**RECORDS FOR THE EXERCISE:**
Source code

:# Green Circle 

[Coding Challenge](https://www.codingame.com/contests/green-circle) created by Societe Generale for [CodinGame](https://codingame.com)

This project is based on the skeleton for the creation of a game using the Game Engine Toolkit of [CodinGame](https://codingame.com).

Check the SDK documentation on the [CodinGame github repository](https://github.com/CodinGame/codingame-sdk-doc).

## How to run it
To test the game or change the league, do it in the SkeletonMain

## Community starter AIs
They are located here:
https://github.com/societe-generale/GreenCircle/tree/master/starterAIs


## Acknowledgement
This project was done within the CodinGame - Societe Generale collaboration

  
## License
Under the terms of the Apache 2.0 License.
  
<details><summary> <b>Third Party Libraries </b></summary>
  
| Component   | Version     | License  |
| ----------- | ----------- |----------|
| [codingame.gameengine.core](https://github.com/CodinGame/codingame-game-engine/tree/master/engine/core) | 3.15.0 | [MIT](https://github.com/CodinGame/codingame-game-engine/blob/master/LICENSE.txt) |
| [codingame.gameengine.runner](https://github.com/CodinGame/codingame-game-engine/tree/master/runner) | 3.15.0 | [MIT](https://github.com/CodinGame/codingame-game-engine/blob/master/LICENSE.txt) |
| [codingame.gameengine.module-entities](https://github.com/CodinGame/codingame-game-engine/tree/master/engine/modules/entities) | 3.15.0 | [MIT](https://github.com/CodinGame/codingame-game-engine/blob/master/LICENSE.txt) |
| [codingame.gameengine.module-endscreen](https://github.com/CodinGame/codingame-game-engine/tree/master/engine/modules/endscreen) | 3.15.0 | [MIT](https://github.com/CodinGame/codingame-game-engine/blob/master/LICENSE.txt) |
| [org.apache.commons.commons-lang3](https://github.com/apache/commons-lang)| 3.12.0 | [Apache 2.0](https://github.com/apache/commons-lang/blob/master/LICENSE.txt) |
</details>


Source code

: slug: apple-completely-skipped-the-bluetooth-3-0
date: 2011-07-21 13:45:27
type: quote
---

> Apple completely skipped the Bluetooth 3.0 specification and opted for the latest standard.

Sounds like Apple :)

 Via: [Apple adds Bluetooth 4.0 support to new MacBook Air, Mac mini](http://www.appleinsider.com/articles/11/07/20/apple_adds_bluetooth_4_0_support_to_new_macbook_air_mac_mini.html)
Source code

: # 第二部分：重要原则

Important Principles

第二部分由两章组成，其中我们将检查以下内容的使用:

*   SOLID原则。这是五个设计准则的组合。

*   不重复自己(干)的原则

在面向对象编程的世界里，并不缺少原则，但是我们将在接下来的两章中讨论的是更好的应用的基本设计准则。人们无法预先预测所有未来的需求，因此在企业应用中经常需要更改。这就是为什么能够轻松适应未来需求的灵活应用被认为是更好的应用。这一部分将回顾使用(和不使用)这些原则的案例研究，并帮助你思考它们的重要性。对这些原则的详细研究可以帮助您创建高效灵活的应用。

**WORK TO BE COMPLETED:** In the lines above, find the word "github" and copy each line that contains it.

**TASK OUTPUT:**
Check the SDK documentation on the [CodinGame github repository](https://github.com/CodinGame/codingame-sdk-doc).
https://github.com/societe-generale/GreenCircle/tree/master/starterAIs
| [codingame.gameengine.core](https://github.com/CodinGame/codingame-game-engine/tree/master/engine/core) | 3.15.0 | [MIT](https://github.com/CodinGame/codingame-game-engine/blob/master/LICENSE.txt) |
| [codingame.gameengine.runner](https://github.com/CodinGame/codingame-game-engine/tree/master/runner) | 3.15.0 | [MIT](https://github.com/CodinGame/codingame-game-engine/blob/master/LICENSE.txt) |
| [codingame.gameengine.module-entities](https://github.com/CodinGame/codingame-game-engine/tree/master/engine/modules/entities) | 3.15.0 | [MIT](https://github.com/CodinGame/codingame-game-engine/blob/master/LICENSE.txt) |
| [codingame.gameengine.module-endscreen](https://github.com/CodinGame/codingame-game-engine/tree/master/engine/modules/endscreen) | 3.15.0 | [MIT](https://github.com/CodinGame/codingame-game-engine/blob/master/LICENSE.txt) |
| [org.apache.commons.commons-lang3](https://github.com/apache/commons-lang)| 3.12.0 | [Apache 2.0](https://github.com/apache/commons-lang/blob/master/LICENSE.txt) |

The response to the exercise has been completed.